_WRITTEN REQUEST_
Copy every one of the following rows line by line, without changing a single character.

_RECORD EXTRACTS_
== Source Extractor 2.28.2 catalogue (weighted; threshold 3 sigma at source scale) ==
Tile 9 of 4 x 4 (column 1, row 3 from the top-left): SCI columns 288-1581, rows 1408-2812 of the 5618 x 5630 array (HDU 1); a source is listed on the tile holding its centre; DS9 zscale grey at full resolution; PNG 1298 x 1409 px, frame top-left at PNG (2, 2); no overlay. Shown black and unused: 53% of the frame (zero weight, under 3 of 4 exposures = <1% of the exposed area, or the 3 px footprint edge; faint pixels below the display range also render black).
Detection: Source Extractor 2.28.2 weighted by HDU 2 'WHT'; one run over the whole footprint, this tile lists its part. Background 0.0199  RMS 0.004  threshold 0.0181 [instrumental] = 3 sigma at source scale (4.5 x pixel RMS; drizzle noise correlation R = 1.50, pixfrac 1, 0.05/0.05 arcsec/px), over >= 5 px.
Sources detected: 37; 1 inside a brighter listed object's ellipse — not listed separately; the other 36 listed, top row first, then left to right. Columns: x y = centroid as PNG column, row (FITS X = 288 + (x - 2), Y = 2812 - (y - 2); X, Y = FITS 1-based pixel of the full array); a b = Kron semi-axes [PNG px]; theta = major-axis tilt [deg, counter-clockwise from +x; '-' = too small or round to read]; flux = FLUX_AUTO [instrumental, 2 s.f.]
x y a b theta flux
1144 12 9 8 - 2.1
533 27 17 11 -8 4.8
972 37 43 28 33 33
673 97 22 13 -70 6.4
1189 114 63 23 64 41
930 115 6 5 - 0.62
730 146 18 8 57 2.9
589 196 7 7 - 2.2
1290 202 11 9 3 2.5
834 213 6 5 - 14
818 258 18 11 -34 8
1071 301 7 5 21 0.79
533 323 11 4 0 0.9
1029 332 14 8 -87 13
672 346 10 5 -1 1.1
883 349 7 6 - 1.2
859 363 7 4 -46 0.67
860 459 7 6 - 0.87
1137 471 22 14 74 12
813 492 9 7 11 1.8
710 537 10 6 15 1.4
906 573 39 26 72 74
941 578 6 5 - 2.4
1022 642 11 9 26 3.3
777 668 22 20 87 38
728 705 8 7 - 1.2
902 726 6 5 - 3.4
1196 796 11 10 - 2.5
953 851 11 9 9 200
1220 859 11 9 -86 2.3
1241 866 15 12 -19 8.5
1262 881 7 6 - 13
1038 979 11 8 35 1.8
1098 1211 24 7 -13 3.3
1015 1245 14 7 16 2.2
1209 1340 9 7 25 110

_THE REPLY_
== Source Extractor 2.28.2 catalogue (weighted; threshold 3 sigma at source scale) ==
Tile 9 of 4 x 4 (column 1, row 3 from the top-left): SCI columns 288-1581, rows 1408-2812 of the 5618 x 5630 array (HDU 1); a source is listed on the tile holding its centre; DS9 zscale grey at full resolution; PNG 1298 x 1409 px, frame top-left at PNG (2, 2); no overlay. Shown black and unused: 53% of the frame (zero weight, under 3 of 4 exposures = <1% of the exposed area, or the 3 px footprint edge; faint pixels below the display range also render black).
Detection: Source Extractor 2.28.2 weighted by HDU 2 'WHT'; one run over the whole footprint, this tile lists its part. Background 0.0199  RMS 0.004  threshold 0.0181 [instrumental] = 3 sigma at source scale (4.5 x pixel RMS; drizzle noise correlation R = 1.50, pixfrac 1, 0.05/0.05 arcsec/px), over >= 5 px.
Sources detected: 37; 1 inside a brighter listed object's ellipse — not listed separately; the other 36 listed, top row first, then left to right. Columns: x y = centroid as PNG column, row (FITS X = 288 + (x - 2), Y = 2812 - (y - 2); X, Y = FITS 1-based pixel of the full array); a b = Kron semi-axes [PNG px]; theta = major-axis tilt [deg, counter-clockwise from +x; '-' = too small or round to read]; flux = FLUX_AUTO [instrumental, 2 s.f.]
x y a b theta flux
1144 12 9 8 - 2.1
533 27 17 11 -8 4.8
972 37 43 28 33 33
673 97 22 13 -70 6.4
1189 114 63 23 64 41
930 115 6 5 - 0.62
730 146 18 8 57 2.9
589 196 7 7 - 2.2
1290 202 11 9 3 2.5
834 213 6 5 - 14
818 258 18 11 -34 8
1071 301 7 5 21 0.79
533 323 11 4 0 0.9
1029 332 14 8 -87 13
672 346 10 5 -1 1.1
883 349 7 6 - 1.2
859 363 7 4 -46 0.67
860 459 7 6 - 0.87
1137 471 22 14 74 12
813 492 9 7 11 1.8
710 537 10 6 15 1.4
906 573 39 26 72 74
941 578 6 5 - 2.4
1022 642 11 9 26 3.3
777 668 22 20 87 38
728 705 8 7 - 1.2
902 726 6 5 - 3.4
1196 796 11 10 - 2.5
953 851 11 9 9 200
1220 859 11 9 -86 2.3
1241 866 15 12 -19 8.5
1262 881 7 6 - 13
1038 979 11 8 35 1.8
1098 1211 24 7 -13 3.3
1015 1245 14 7 16 2.2
1209 1340 9 7 25 110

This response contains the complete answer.